The camera.pi integration has been moved to camera.pi.legacy following the deprecation of the previous picamera library.

camera.pi is now a new integration based on the recent picamera2 module.

A new openai integration is now also available, making easy to programmatically get AI predictions anywhere. This can be particularly useful when paired with SST/TTS integrations like PicoVoice - you can implement custom voice assistants that use PicoVoice's libraries to do the speech/text conversion, and leverage ChatGPT's APIs to get plausible answers.

Some old stuff is out

google.fit has been removed, as Google announced the deprecation of the API (which has already experienced stability issues for a while anyway).

Same for weather.darksky, which has been purchased by Apple, which readily killed their amazing API. In turn, the weather.openweathermap integration has been empowered and it's compatible with the API of the former Darksky integration.

The wiimote integration is also out. The underlying cwiid library hasn't been updated in years, and it keeps struggling with Python 3 too.

Same fate goes for stt.deepvoice. DeepVoice was a very promising project from Mozilla to democratize speech-to-text, but it seems to be now abandoned, hasn't seen an update in years, and given Mozilla's financial woes it's unlikely to be resurrected any time soon.

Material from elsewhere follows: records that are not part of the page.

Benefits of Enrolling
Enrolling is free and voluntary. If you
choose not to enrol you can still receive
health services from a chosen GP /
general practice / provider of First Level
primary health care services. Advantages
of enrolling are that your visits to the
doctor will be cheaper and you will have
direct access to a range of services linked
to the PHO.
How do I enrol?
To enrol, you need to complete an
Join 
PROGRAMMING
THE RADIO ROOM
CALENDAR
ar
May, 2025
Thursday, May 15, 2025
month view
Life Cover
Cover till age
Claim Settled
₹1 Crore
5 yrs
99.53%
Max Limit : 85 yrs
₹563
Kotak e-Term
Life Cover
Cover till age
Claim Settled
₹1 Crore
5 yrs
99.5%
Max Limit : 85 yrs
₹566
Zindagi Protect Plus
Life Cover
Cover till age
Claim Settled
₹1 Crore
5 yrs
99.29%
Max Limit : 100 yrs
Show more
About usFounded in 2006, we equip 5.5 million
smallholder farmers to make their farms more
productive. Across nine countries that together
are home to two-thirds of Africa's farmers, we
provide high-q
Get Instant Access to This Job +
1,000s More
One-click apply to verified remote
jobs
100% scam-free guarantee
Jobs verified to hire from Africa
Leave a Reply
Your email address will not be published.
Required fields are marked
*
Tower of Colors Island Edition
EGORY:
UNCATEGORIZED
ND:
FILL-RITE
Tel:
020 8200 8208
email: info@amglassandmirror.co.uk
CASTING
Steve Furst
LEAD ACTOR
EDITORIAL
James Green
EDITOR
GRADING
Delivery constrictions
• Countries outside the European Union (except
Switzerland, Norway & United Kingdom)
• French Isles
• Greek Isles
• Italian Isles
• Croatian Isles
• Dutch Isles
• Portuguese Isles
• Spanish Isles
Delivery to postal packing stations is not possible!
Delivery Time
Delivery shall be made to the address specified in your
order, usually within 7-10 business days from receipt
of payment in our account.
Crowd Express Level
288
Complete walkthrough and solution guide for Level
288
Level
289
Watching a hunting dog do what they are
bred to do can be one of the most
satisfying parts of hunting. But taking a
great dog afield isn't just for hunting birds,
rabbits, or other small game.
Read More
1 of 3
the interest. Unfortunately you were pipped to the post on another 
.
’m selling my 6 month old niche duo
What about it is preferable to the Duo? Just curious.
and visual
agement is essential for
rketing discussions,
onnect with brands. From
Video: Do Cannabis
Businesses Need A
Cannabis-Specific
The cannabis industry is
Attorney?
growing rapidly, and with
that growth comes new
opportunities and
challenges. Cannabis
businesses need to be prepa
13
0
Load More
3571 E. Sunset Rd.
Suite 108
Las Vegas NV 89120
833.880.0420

I hope that the progress on the PicoVoice integration side will make up the loss of the DeepSpeech integration.

And there's more to come

There's a new voice integration based on Whisper/GPT-4o in the works too.

A dark theme for the UI.

A new Hue backend that can make Platypush emulate the API of a Philips Hue bridge and control devices from the Hue app or any compatible clients.

Support for more native entities from more plugins, so you can use the global entities view also to view cameras, control media players and run custom procedures.

And there are two big features in the work to support entity groups and entity scenes. These may not be must-have features anymore, now that all things can be customized with procedures, but it could greatly help those who come from other platforms and are used to these abstractions.

And if you have more requests or questions, feel free to open a ticket, a PR or ask on the Lemmy server.